## WHAT NEEDS TO BE DONE
Please rewrite everything in the material below from the line containing "family: Parulidae" down to the line containing "common name: Yellow coralroot", with "common name" renamed to "vernacular name" throughout and nothing else changed. Give only those lines.

## MATERIAL TO PROCESS
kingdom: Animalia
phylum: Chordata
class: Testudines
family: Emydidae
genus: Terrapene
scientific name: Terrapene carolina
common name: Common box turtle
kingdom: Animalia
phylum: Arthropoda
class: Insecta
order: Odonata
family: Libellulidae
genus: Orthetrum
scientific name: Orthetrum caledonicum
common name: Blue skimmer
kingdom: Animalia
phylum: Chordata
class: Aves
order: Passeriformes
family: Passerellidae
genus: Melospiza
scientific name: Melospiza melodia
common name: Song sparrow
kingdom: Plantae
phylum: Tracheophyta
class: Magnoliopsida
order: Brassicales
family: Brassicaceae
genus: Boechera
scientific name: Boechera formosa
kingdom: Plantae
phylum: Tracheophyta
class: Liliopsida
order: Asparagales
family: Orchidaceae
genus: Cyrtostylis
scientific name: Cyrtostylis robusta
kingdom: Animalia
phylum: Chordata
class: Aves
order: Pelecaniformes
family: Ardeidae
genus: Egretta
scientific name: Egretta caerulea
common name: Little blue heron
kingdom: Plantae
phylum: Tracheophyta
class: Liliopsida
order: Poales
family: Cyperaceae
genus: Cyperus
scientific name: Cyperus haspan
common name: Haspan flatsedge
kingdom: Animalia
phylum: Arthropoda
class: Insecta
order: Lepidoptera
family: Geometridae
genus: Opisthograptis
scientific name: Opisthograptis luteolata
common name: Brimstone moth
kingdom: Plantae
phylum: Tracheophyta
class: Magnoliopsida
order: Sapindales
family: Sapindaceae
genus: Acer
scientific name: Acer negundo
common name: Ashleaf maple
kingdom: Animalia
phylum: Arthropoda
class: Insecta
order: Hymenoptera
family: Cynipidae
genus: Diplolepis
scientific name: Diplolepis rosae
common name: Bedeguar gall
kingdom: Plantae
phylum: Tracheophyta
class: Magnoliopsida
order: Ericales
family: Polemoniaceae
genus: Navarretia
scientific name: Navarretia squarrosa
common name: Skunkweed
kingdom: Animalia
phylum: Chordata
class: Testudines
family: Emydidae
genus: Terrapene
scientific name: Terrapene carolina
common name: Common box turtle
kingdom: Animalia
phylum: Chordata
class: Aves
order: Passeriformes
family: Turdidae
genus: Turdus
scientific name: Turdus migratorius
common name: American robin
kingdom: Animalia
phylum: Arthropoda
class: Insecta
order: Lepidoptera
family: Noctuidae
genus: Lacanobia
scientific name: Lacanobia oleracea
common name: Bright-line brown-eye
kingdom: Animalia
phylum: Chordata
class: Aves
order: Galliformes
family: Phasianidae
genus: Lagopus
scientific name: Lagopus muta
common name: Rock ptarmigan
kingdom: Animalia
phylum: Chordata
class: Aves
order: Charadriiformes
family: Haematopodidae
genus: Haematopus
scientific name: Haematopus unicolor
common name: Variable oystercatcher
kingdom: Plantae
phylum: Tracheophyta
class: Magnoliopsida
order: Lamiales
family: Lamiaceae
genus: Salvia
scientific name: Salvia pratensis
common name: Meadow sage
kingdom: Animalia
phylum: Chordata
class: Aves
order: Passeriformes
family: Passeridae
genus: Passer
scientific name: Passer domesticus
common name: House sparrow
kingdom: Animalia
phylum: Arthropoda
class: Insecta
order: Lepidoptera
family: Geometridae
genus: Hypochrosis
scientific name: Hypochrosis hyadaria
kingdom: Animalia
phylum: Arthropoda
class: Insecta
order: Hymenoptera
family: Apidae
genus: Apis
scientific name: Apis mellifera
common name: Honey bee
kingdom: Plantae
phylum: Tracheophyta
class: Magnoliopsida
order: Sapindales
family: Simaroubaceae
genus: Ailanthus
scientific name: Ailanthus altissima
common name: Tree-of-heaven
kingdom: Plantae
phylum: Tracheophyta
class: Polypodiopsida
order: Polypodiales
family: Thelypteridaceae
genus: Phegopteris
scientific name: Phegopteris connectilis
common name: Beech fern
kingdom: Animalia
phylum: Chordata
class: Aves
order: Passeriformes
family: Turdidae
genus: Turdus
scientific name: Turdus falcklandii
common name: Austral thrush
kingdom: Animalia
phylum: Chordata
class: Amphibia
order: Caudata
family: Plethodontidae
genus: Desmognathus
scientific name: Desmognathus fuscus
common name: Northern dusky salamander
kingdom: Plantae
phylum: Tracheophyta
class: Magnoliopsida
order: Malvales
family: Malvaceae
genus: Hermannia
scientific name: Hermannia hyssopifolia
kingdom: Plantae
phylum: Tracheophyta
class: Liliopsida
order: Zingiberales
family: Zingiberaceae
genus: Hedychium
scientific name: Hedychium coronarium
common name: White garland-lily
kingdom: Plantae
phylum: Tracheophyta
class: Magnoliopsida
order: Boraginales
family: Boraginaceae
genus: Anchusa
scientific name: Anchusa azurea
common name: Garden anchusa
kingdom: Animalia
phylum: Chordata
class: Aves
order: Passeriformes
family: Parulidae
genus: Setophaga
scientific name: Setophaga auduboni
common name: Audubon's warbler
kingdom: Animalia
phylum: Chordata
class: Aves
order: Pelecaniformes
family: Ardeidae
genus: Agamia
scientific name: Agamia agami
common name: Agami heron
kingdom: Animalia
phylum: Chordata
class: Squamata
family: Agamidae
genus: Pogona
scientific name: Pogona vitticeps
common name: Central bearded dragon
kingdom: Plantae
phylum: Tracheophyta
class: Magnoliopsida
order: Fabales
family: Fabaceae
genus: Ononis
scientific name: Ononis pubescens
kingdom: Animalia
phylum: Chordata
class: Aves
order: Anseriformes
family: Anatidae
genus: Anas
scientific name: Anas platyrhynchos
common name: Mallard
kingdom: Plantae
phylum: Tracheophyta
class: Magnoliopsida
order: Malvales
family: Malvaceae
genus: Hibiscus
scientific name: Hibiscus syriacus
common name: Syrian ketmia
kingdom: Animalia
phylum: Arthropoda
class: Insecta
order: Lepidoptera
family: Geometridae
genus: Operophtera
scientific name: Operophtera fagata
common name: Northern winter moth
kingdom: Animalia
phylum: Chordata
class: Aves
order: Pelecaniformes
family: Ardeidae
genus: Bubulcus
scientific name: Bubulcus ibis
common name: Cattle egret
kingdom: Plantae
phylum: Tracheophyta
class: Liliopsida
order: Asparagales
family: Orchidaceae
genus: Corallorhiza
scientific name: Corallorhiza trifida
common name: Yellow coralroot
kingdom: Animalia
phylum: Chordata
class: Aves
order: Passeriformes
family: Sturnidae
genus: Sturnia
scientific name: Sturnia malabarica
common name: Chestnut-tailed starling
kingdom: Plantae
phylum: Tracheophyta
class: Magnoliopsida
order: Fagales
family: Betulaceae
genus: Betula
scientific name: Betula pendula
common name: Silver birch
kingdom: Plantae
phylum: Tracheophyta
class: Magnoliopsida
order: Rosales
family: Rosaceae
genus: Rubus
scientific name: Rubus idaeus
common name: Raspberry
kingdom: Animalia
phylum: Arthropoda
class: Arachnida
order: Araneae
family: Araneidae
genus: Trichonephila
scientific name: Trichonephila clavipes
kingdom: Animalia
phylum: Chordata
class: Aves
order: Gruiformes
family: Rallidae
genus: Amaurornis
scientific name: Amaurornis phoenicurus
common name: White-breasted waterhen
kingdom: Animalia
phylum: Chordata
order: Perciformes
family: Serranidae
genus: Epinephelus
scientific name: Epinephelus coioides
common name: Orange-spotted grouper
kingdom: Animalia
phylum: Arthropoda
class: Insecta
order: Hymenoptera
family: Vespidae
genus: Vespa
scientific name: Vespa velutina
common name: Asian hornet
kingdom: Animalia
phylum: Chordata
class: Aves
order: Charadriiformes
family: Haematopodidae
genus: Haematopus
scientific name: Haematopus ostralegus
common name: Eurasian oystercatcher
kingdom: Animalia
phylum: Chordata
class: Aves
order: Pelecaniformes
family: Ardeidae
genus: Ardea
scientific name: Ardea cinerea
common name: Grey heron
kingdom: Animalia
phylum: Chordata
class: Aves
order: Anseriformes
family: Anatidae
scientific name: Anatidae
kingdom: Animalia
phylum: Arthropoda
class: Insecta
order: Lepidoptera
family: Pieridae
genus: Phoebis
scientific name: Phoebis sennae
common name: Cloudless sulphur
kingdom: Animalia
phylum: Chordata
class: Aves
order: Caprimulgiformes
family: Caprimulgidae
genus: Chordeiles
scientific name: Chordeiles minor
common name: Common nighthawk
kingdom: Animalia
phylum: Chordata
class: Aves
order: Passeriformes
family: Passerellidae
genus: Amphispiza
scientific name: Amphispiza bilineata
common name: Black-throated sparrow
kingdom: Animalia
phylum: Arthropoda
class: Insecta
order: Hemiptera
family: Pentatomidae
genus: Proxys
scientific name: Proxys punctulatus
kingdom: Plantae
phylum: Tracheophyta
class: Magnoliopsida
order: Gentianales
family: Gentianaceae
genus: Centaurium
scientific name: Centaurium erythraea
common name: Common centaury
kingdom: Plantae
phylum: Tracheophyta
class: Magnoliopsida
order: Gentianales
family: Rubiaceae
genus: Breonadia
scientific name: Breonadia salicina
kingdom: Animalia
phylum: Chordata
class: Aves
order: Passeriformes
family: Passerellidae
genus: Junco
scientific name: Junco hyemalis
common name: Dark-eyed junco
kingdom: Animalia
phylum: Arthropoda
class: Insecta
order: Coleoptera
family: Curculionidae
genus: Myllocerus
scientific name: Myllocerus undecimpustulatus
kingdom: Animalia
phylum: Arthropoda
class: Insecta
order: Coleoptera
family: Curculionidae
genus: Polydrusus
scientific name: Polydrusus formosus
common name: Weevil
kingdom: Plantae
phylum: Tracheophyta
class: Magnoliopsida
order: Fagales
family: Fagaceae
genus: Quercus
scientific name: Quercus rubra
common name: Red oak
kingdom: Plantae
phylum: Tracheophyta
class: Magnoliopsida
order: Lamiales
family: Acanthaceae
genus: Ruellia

## WORKED ANSWER
family: Parulidae
genus: Setophaga
scientific name: Setophaga auduboni
vernacular name: Audubon's warbler
kingdom: Animalia
phylum: Chordata
class: Aves
order: Pelecaniformes
family: Ardeidae
genus: Agamia
scientific name: Agamia agami
vernacular name: Agami heron
kingdom: Animalia
phylum: Chordata
class: Squamata
family: Agamidae
genus: Pogona
scientific name: Pogona vitticeps
vernacular name: Central bearded dragon
kingdom: Plantae
phylum: Tracheophyta
class: Magnoliopsida
order: Fabales
family: Fabaceae
genus: Ononis
scientific name: Ononis pubescens
kingdom: Animalia
phylum: Chordata
class: Aves
order: Anseriformes
family: Anatidae
genus: Anas
scientific name: Anas platyrhynchos
vernacular name: Mallard
kingdom: Plantae
phylum: Tracheophyta
class: Magnoliopsida
order: Malvales
family: Malvaceae
genus: Hibiscus
scientific name: Hibiscus syriacus
vernacular name: Syrian ketmia
kingdom: Animalia
phylum: Arthropoda
class: Insecta
order: Lepidoptera
family: Geometridae
genus: Operophtera
scientific name: Operophtera fagata
vernacular name: Northern winter moth
kingdom: Animalia
phylum: Chordata
class: Aves
order: Pelecaniformes
family: Ardeidae
genus: Bubulcus
scientific name: Bubulcus ibis
vernacular name: Cattle egret
kingdom: Plantae
phylum: Tracheophyta
class: Liliopsida
order: Asparagales
family: Orchidaceae
genus: Corallorhiza
scientific name: Corallorhiza trifida
vernacular name: Yellow coralroot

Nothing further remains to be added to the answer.